---------- Input material ----------
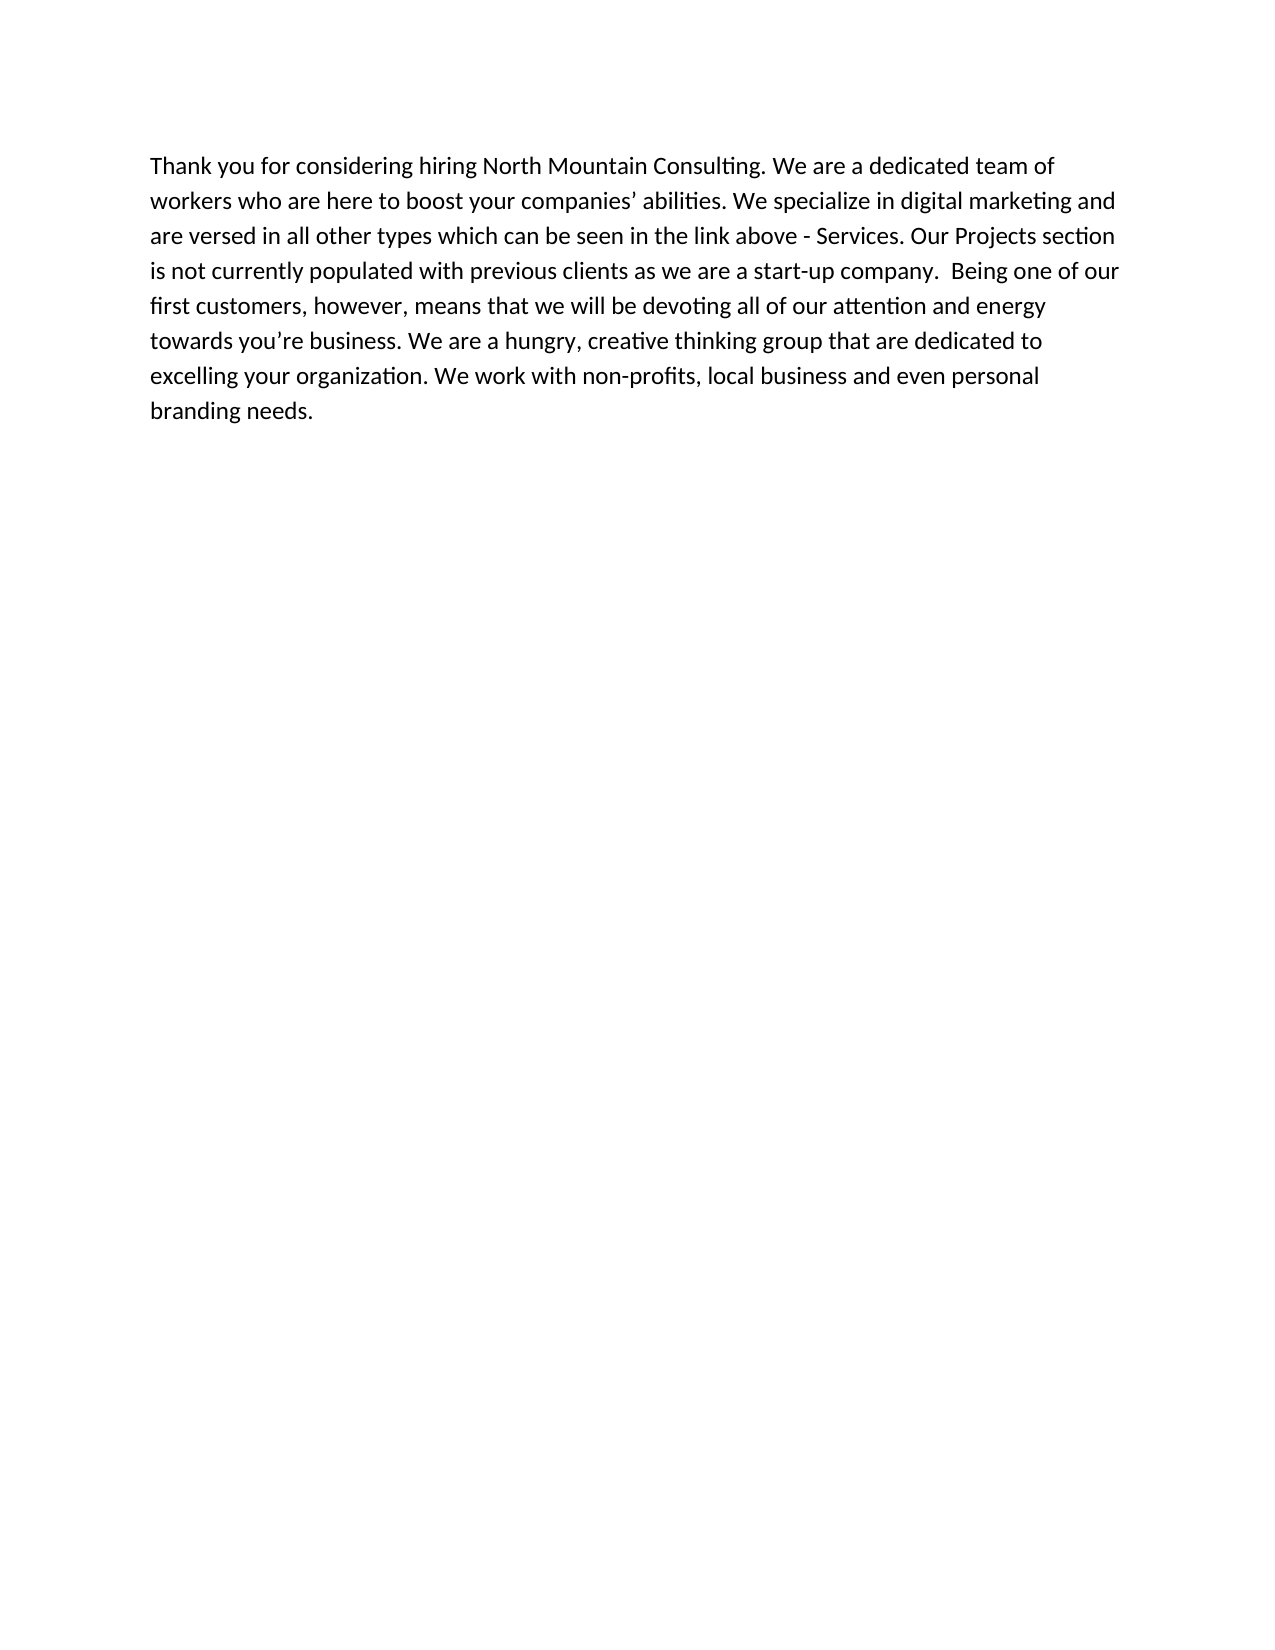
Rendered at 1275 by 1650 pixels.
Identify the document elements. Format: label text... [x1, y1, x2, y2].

text Thank you for considering hiring North Mountain Consulting. We are a dedicated team of workers who are here to boost your companies’ abilities. We specialize in digital marketing and are versed in all other types which can be seen in the link above - Services. Our Projects section is not currently populated with previous clients as we are a start-up company. Being one of our first customers, however, means that we will be devoting all of our attention and energy towards you’re business. We are a hungry, creative thinking group that are dedicated to excelling your organization. We work with non-profits, local business and even personal branding needs. [150, 150, 1125, 426]
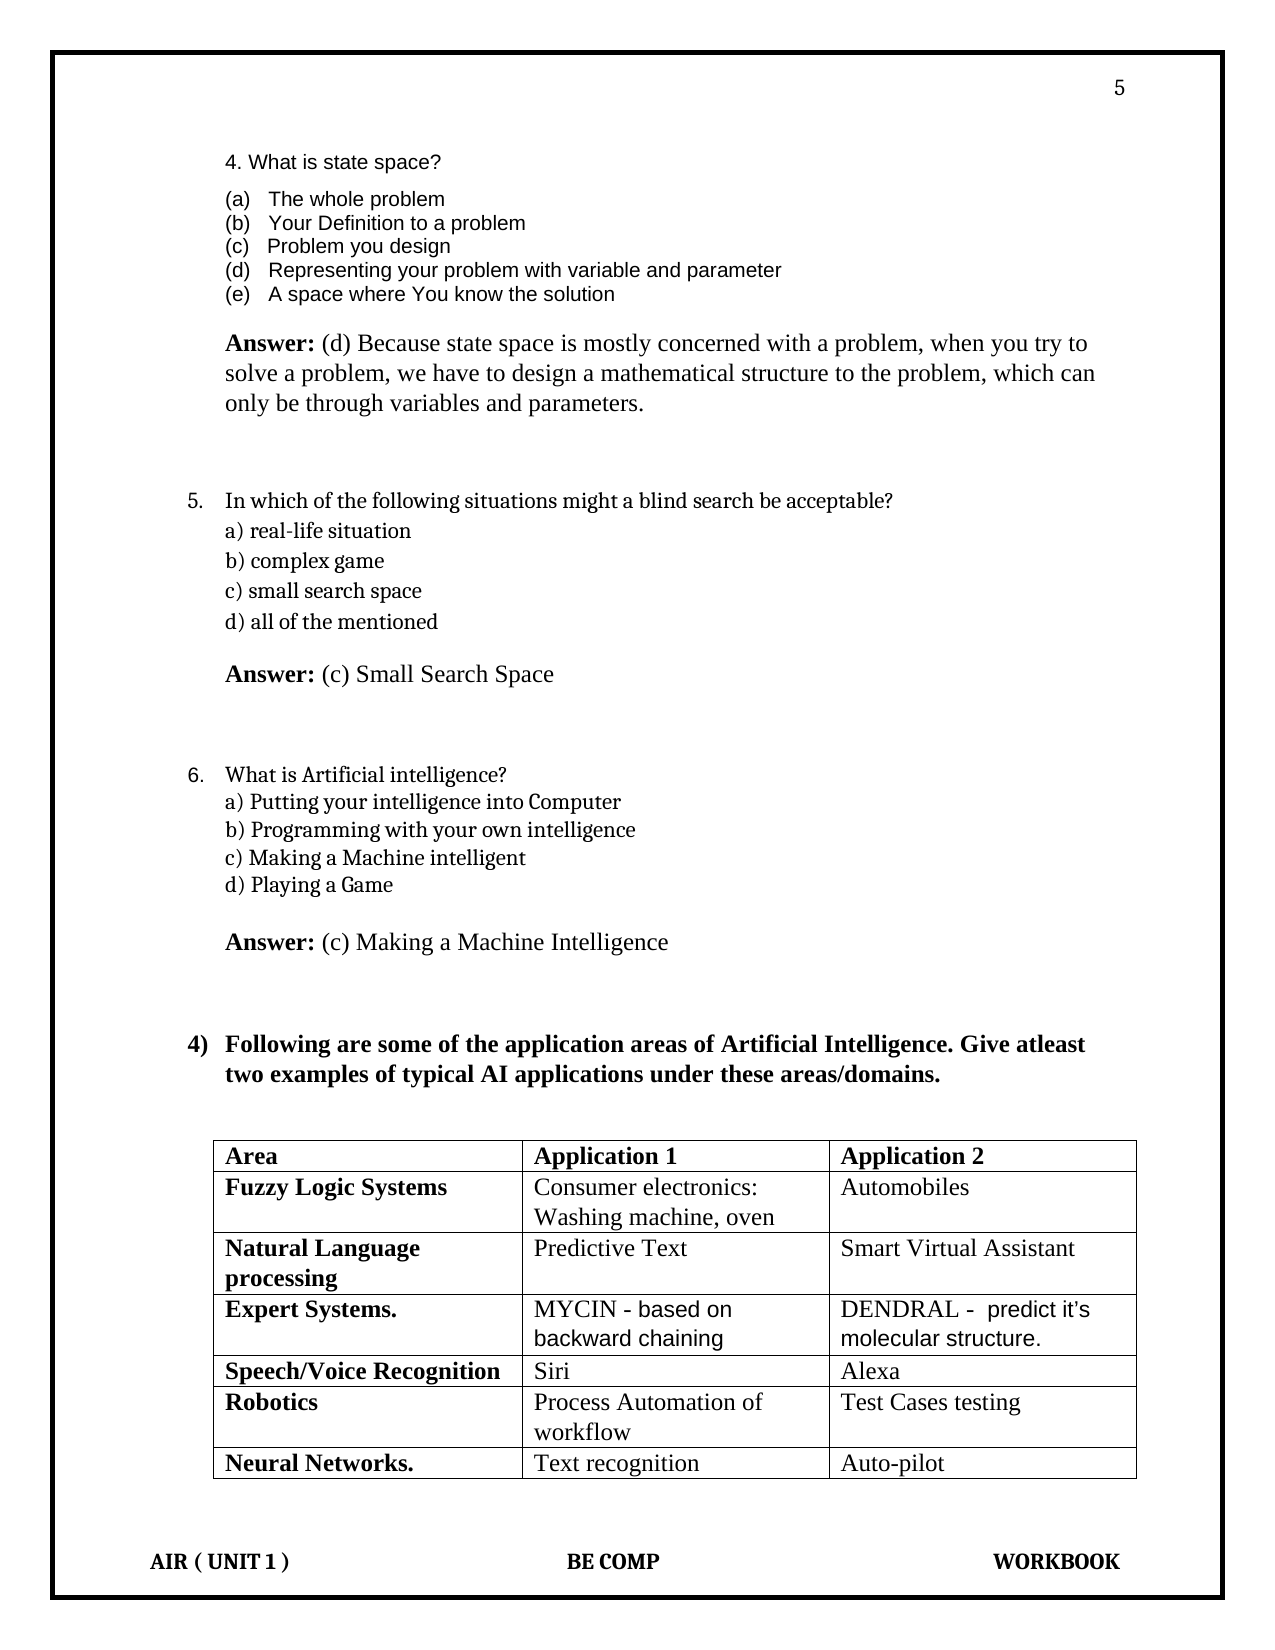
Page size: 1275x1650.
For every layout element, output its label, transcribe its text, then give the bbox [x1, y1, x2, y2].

table_cell Consumer electronics: Washing machine, oven [523, 1172, 829, 1232]
table_cell Predictive Text [523, 1233, 829, 1293]
table_cell Smart Virtual Assistant [830, 1233, 1136, 1293]
table_cell Expert Systems. [214, 1295, 522, 1355]
list Following are some of the application areas of Artificial Intelligence. Give atleast two examples of typical AI applications under these areas/domains. [187, 1029, 1125, 1088]
table_cell Neural Networks. [214, 1448, 522, 1478]
list (a) The whole problem [225, 186, 1125, 210]
table_cell DENDRAL - predict it’s molecular structure. [830, 1295, 1136, 1355]
list What is Artificial intelligence? a) Putting your intelligence into Computer b) Programming with your own intelligence c) Making a Machine intelligent d) Playing a Game [187, 761, 1125, 898]
table_cell Robotics [214, 1387, 522, 1447]
list (d) Representing your problem with variable and parameter [225, 258, 1125, 282]
table_cell Alexa [830, 1356, 1136, 1386]
text Answer: (c) Small Search Space [150, 659, 1125, 688]
list (b) Your Definition to a problem [225, 210, 1125, 234]
text 4. What is state space? [150, 150, 1125, 174]
table_cell Speech/Voice Recognition [214, 1356, 522, 1386]
list Answer: (c) Making a Machine Intelligence [225, 927, 1125, 956]
table_cell Text recognition [523, 1448, 829, 1478]
table_header Area [214, 1141, 522, 1171]
text (e) A space where You know the solution [150, 282, 1125, 306]
list (c) Problem you design [225, 234, 1125, 258]
text Answer: (d) Because state space is mostly concerned with a problem, when you try to solve a problem, we have to design a mathematical structure to the problem, which can only be through variables and parameters. [225, 328, 1125, 417]
table_header Application 1 [523, 1141, 829, 1171]
table_cell Test Cases testing [830, 1387, 1136, 1447]
table_cell Natural Language processing [214, 1233, 522, 1293]
table_cell Process Automation of workflow [523, 1387, 829, 1447]
table_header Application 2 [830, 1141, 1136, 1171]
table_cell Fuzzy Logic Systems [214, 1172, 522, 1232]
table_cell Automobiles [830, 1172, 1136, 1232]
table_cell Siri [523, 1356, 829, 1386]
table_cell MYCIN - based on backward chaining [523, 1295, 829, 1355]
list In which of the following situations might a blind search be acceptable? a) real-life situation b) complex game c) small search space d) all of the mentioned [187, 488, 1125, 635]
table_cell Auto-pilot [830, 1448, 1136, 1478]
----------
Write out the material exactly, excluding pictures.

Rendered at 1275 by 1650 pixels.
Identify the document elements. Format: label text... [x1, y1, x2, y2].

text Thank you for considering hiring North Mountain Consulting. We are a dedicated team of workers who are here to boost your companies’ abilities. We specialize in digital marketing and are versed in all other types which can be seen in the link above - Services. Our Projects section is not currently populated with previous clients as we are a start-up company. Being one of our first customers, however, means that we will be devoting all of our attention and energy towards you’re business. We are a hungry, creative thinking group that are dedicated to excelling your organization. We work with non-profits, local business and even personal branding needs. [150, 150, 1125, 426]
Page size: 1275x1650.
For every layout element, output its label, transcribe its text, then give the bbox [x1, y1, x2, y2].

table_cell Consumer electronics: Washing machine, oven [523, 1172, 829, 1232]
table_cell Predictive Text [523, 1233, 829, 1293]
table_cell Smart Virtual Assistant [830, 1233, 1136, 1293]
table_cell Expert Systems. [214, 1295, 522, 1355]
list Following are some of the application areas of Artificial Intelligence. Give atleast two examples of typical AI applications under these areas/domains. [187, 1029, 1125, 1088]
table_cell Neural Networks. [214, 1448, 522, 1478]
list (a) The whole problem [225, 186, 1125, 210]
table_cell DENDRAL - predict it’s molecular structure. [830, 1295, 1136, 1355]
list What is Artificial intelligence? a) Putting your intelligence into Computer b) Programming with your own intelligence c) Making a Machine intelligent d) Playing a Game [187, 761, 1125, 898]
table_cell Robotics [214, 1387, 522, 1447]
list (d) Representing your problem with variable and parameter [225, 258, 1125, 282]
table_cell Alexa [830, 1356, 1136, 1386]
text Answer: (c) Small Search Space [150, 659, 1125, 688]
list (b) Your Definition to a problem [225, 210, 1125, 234]
text 4. What is state space? [150, 150, 1125, 174]
table_cell Speech/Voice Recognition [214, 1356, 522, 1386]
list Answer: (c) Making a Machine Intelligence [225, 927, 1125, 956]
table_cell Text recognition [523, 1448, 829, 1478]
table_header Area [214, 1141, 522, 1171]
text (e) A space where You know the solution [150, 282, 1125, 306]
list (c) Problem you design [225, 234, 1125, 258]
text Answer: (d) Because state space is mostly concerned with a problem, when you try to solve a problem, we have to design a mathematical structure to the problem, which can only be through variables and parameters. [225, 328, 1125, 417]
table_header Application 1 [523, 1141, 829, 1171]
table_cell Test Cases testing [830, 1387, 1136, 1447]
table_cell Natural Language processing [214, 1233, 522, 1293]
table_cell Process Automation of workflow [523, 1387, 829, 1447]
table_header Application 2 [830, 1141, 1136, 1171]
table_cell Fuzzy Logic Systems [214, 1172, 522, 1232]
table_cell Automobiles [830, 1172, 1136, 1232]
table_cell Siri [523, 1356, 829, 1386]
table_cell MYCIN - based on backward chaining [523, 1295, 829, 1355]
list In which of the following situations might a blind search be acceptable? a) real-life situation b) complex game c) small search space d) all of the mentioned [187, 488, 1125, 635]
table_cell Auto-pilot [830, 1448, 1136, 1478]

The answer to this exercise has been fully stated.